Positive contributions to performance also came from the overweight position in the household goods and home construction sectors. Housebuilders were particularly strong, benefiting from supportive government initiatives, with two of the strongest holdings being Persimmon and Barratt Developments. The trust’s media sector performance was also strong last year, in particular benefiting from an increasing appreciation of the strong non-newspaper growth prospects within the Daily Mail & General Trust group, which was the third largest contributor to performance in the portfolio last year.
 
Hamish Leslie Melville, the trust’s chairman, said of the outlook for the sector: “The last two years have provided exceptional returns for investors in small and medium-sized UK companies, as the market re-rated in anticipation of an improving economic environment.

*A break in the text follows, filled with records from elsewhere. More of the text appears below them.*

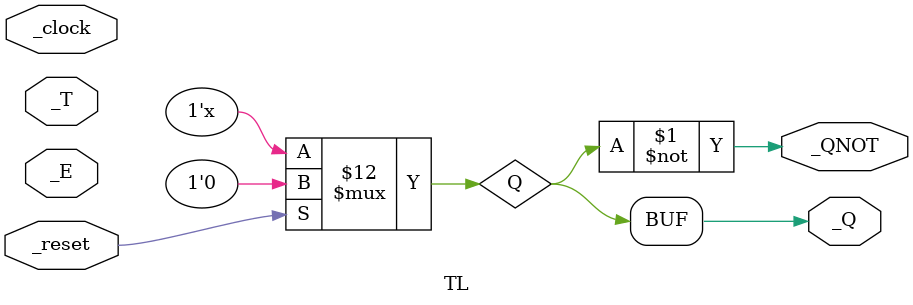
<source format=v>
module TL(_clock,_reset,_T,_E,_Q,_QNOT);
	input _clock;
	input _reset;
	input _T;
	input _E;
	output _Q;
	output _QNOT;
	
	reg Q;
	assign _Q = Q;
	assign _QNOT = ~Q;
	
	always @ (*) begin
		if (_reset) begin
			Q = 0;
			end
		else if (_E & _T) begin
			Q = ~Q;
			end
		end
	endmodule

</source>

The more domestically exposed small and medium-sized companies should continue to benefit from this growth, as they derive a significantly greater proportion of revenue from the UK than their larger counterparts. We do expect heightened volatility, but whilst such conditions may present threats, there will also be opportunities.”
 
The £1.8 billion trust, which launched in 1884, is the only closed-ended vehicle which invests across the UK mid and small-cap equity markets. It is benchmarked against the FTSE All Share Index ex FTSE 100, excluding investment trusts. Its primary aim is to achieve both capital growth and an attractive income yield. The portfolio comprises around 140 stocks of which 95 are mid-sized and 45 are smaller companies.
 
The net asset value (NAV) of the trust was broadly in line with its benchmark over the year, with a total return of 27.7%. The discount narrowed slightly from 15.3% to 9.8%, and the company has paid three interim dividends of 8.0p per ordinary share. The directors have declared a fourth quarterly interim dividend of 16.0p, giving a total dividend of 40.0p for the year, an increase of 11.1% on the previous year’s dividend of 36.0p.